┌────────

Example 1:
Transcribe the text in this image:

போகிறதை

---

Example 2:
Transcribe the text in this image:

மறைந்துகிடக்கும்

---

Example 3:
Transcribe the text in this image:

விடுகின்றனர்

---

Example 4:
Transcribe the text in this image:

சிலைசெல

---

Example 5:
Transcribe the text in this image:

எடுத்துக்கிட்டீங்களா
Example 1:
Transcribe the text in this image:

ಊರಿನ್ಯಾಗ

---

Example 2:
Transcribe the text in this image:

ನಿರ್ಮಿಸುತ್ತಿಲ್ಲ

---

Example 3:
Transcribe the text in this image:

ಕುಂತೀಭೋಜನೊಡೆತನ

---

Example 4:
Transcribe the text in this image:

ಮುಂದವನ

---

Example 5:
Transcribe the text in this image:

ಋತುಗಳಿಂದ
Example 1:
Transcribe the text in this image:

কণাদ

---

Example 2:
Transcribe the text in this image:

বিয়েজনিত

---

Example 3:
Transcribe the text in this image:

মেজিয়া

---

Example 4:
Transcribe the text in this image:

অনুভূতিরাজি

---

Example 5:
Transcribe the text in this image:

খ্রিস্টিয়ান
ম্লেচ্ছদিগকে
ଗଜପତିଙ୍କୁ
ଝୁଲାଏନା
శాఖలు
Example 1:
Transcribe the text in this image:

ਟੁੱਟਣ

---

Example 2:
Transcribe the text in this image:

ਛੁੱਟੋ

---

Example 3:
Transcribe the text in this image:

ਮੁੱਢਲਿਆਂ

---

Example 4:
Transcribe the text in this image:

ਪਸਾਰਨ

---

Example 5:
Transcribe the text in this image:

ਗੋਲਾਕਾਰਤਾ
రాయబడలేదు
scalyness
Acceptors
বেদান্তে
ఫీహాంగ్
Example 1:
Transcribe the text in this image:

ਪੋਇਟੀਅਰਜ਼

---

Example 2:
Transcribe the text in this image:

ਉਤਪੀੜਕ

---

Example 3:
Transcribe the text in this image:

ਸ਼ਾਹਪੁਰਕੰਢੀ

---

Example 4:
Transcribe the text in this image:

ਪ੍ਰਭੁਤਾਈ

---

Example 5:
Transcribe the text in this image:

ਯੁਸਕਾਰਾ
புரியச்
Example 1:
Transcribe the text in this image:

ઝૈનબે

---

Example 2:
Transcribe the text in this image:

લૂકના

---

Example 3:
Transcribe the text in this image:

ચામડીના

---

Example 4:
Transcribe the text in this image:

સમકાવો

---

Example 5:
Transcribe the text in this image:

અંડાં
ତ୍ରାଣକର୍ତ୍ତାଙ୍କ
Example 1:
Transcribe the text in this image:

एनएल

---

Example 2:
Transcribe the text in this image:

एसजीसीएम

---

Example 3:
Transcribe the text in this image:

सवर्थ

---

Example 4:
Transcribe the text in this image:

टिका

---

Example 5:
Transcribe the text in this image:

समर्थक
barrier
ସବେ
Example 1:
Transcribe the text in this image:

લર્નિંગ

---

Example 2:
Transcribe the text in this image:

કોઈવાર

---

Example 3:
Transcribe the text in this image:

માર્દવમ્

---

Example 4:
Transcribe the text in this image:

└────────

Instructions for the task: Reproduce each entry above character for character.

Problem solution:
Example 1:
Transcribe the text in this image:

போகிறதை

---

Example 2:
Transcribe the text in this image:

மறைந்துகிடக்கும்

---

Example 3:
Transcribe the text in this image:

விடுகின்றனர்

---

Example 4:
Transcribe the text in this image:

சிலைசெல

---

Example 5:
Transcribe the text in this image:

எடுத்துக்கிட்டீங்களா
Example 1:
Transcribe the text in this image:

ಊರಿನ್ಯಾಗ

---

Example 2:
Transcribe the text in this image:

ನಿರ್ಮಿಸುತ್ತಿಲ್ಲ

---

Example 3:
Transcribe the text in this image:

ಕುಂತೀಭೋಜನೊಡೆತನ

---

Example 4:
Transcribe the text in this image:

ಮುಂದವನ

---

Example 5:
Transcribe the text in this image:

ಋತುಗಳಿಂದ
Example 1:
Transcribe the text in this image:

কণাদ

---

Example 2:
Transcribe the text in this image:

বিয়েজনিত

---

Example 3:
Transcribe the text in this image:

মেজিয়া

---

Example 4:
Transcribe the text in this image:

অনুভূতিরাজি

---

Example 5:
Transcribe the text in this image:

খ্রিস্টিয়ান
ম্লেচ্ছদিগকে
ଗଜପତିଙ୍କୁ
ଝୁଲାଏନା
శాఖలు
Example 1:
Transcribe the text in this image:

ਟੁੱਟਣ

---

Example 2:
Transcribe the text in this image:

ਛੁੱਟੋ

---

Example 3:
Transcribe the text in this image:

ਮੁੱਢਲਿਆਂ

---

Example 4:
Transcribe the text in this image:

ਪਸਾਰਨ

---

Example 5:
Transcribe the text in this image:

ਗੋਲਾਕਾਰਤਾ
రాయబడలేదు
scalyness
Acceptors
বেদান্তে
ఫీహాంగ్
Example 1:
Transcribe the text in this image:

ਪੋਇਟੀਅਰਜ਼

---

Example 2:
Transcribe the text in this image:

ਉਤਪੀੜਕ

---

Example 3:
Transcribe the text in this image:

ਸ਼ਾਹਪੁਰਕੰਢੀ

---

Example 4:
Transcribe the text in this image:

ਪ੍ਰਭੁਤਾਈ

---

Example 5:
Transcribe the text in this image:

ਯੁਸਕਾਰਾ
புரியச்
Example 1:
Transcribe the text in this image:

ઝૈનબે

---

Example 2:
Transcribe the text in this image:

લૂકના

---

Example 3:
Transcribe the text in this image:

ચામડીના

---

Example 4:
Transcribe the text in this image:

સમકાવો

---

Example 5:
Transcribe the text in this image:

અંડાં
ତ୍ରାଣକର୍ତ୍ତାଙ୍କ
Example 1:
Transcribe the text in this image:

एनएल

---

Example 2:
Transcribe the text in this image:

एसजीसीएम

---

Example 3:
Transcribe the text in this image:

सवर्थ

---

Example 4:
Transcribe the text in this image:

टिका

---

Example 5:
Transcribe the text in this image:

समर्थक
barrier
ସବେ
Example 1:
Transcribe the text in this image:

લર્નિંગ

---

Example 2:
Transcribe the text in this image:

કોઈવાર

---

Example 3:
Transcribe the text in this image:

માર્દવમ્

---

Example 4:
Transcribe the text in this image:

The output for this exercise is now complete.